If you’re reading this, you know something I don’t: who won Super Bowl 53. As I write this editorial, the divisional round of the NFL playoffs is complete.
As I thought about the culmination of football season, I realized there are a lot of similarities between coaching a football team and managing a herd of cows. Conditioning your players and preparing them to hold up for a long season is a must in order to make it to the Super Bowl or through a 305-day lactation.
You probably don’t use the term “athletic” when describing your cows, but perhaps you should. The remarkable amount of metabolic work done by dairy cows rivals that of the toughest, strongest athletes.
Back when I took Physiology of Lactation in college, my professor, Timothy Rozell, referred to dairy cattle as high-performance athletes. He said the amount of energy that circulates in the blood through a dairy cow’s body and mammary system in a day was equivalent to that necessary for running a marathon. And the cow does it every day, day in and day out.
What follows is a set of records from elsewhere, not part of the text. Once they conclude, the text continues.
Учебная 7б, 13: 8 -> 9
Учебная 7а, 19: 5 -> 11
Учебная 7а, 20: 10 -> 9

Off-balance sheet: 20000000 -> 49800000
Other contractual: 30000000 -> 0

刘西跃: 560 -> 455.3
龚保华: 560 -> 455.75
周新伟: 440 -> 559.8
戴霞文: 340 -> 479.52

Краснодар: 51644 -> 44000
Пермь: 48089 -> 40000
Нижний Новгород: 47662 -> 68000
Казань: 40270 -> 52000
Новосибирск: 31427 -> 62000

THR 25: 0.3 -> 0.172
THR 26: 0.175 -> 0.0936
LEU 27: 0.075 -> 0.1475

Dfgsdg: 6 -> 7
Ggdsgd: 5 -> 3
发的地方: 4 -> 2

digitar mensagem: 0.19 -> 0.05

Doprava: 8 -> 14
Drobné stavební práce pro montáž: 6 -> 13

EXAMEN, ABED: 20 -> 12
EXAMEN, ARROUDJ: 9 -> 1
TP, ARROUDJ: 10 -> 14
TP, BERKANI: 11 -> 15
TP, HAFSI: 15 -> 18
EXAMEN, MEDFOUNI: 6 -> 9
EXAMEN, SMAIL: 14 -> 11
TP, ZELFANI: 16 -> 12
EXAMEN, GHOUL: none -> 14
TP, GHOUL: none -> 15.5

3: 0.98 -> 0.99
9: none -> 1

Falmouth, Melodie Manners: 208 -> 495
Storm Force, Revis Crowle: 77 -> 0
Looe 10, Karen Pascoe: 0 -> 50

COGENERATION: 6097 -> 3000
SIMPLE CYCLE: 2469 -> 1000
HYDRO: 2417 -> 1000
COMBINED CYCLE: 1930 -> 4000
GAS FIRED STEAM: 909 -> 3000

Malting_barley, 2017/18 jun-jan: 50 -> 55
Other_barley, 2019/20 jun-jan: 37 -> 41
Cows require energy for the following functions: maintenance, growth, milk production, reproduction and body reserves (listed in order of priority). A cow’s total energy requirement is the sum of what it needs for each function. For example, a cow weighing 1,300 pounds making 100 pounds of milk containing 3.5 percent milkfat will require 9.57 megacalories (Mcal) per day for maintenance and 31 Mcal per day for milk production. That makes the cow’s total net energy for lactation requirement equal to 40.57 Mcal per day.
The average human burns around 2,000 calories per day for maintenance. To mathematically match up to a lactating dairy cow, a human would need to burn 300 percent more calories or 8,000 calories per day. While calorie burn varies depending on the weight of the NFL player, the average quarterback burns between 500 and 800 calories during an in-season practice. During their pre-season training camps, players can burn 2,000 to 3,000 calories during their double-session practices.
Even more remarkably, the cow increases its energy use from 10 Mcal to 40 Mcal approximately 10 days before calving to when the cow freshens in. To use our analogy, this is like expecting the athlete to be ready to compete with only two weeks of training.
Dairy nutritionists have a common goal with human dietitians – providing a healthy, balanced diet for their clients. In a sense, the formulation of a transition cow ration is the nutritionist’s way of training or conditioning cows for the task of milk production. Just like human nutrition, dairy farmers must provide the correct amounts and balance of nutrients to their “athletes.” This is why proper nutrition is key to productive and profitable lactations.
There are also many similarities between the high metabolism and nutritional demands of a lactating dairy cow and high-performance athletes. The calories athletes eat come in the form of healthy foods with high carbohydrate and protein content. Each food eaten has a purpose, whether it’s for hydrating, muscle repair, preventing muscle cramping or to replace nutrients lost through sweat. The same applies for dairy cows when formulating diets and selecting ration ingredients. Each ingredient or additive should play a vital role in body maintenance and milk production.
So as you look over your cow diets and TMR, make sure you are correctly preparing your cows for their daily workout.